_WHAT TO WORK ON_
Can you copy the text under every item below line for line, without changing anything, and leave the pictures out of your answer?

_MATERIAL SUPPLIED_
══════════

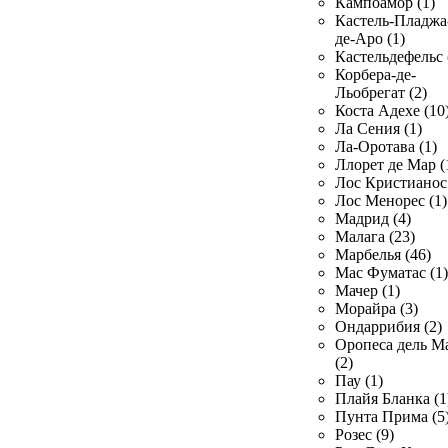
Кампоамор (1)
Кастель-Пладжа
де-Аро (1)
Кастельдефельс 
Корбера-де-
Льобрегат (2)
Коста Адехе (10
Ла Сения (1)
Ла-Оротава (1)
Ллорет де Мар (
Лос Кристианос 
Лос Менорес (1)
Мадрид (4)
Малага (23)
Марбелья (46)
Мас Фуматас (1)
Мачер (1)
Морайра (3)
Ондаррибия (2)
Оропеса дель М
(2)
Пау (1)
Плайя Бланка (1
Пунта Прима (5
Розес (9)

══════════

_ANSWER FOR THE TASK_
Кампоамор (1)
Кастель-Пладжа
де-Аро (1)
Кастельдефельс 
Корбера-де-
Льобрегат (2)
Коста Адехе (10
Ла Сения (1)
Ла-Оротава (1)
Ллорет де Мар (
Лос Кристианос 
Лос Менорес (1)
Мадрид (4)
Малага (23)
Марбелья (46)
Мас Фуматас (1)
Мачер (1)
Морайра (3)
Ондаррибия (2)
Оропеса дель М
(2)
Пау (1)
Плайя Бланка (1
Пунта Прима (5
Розес (9)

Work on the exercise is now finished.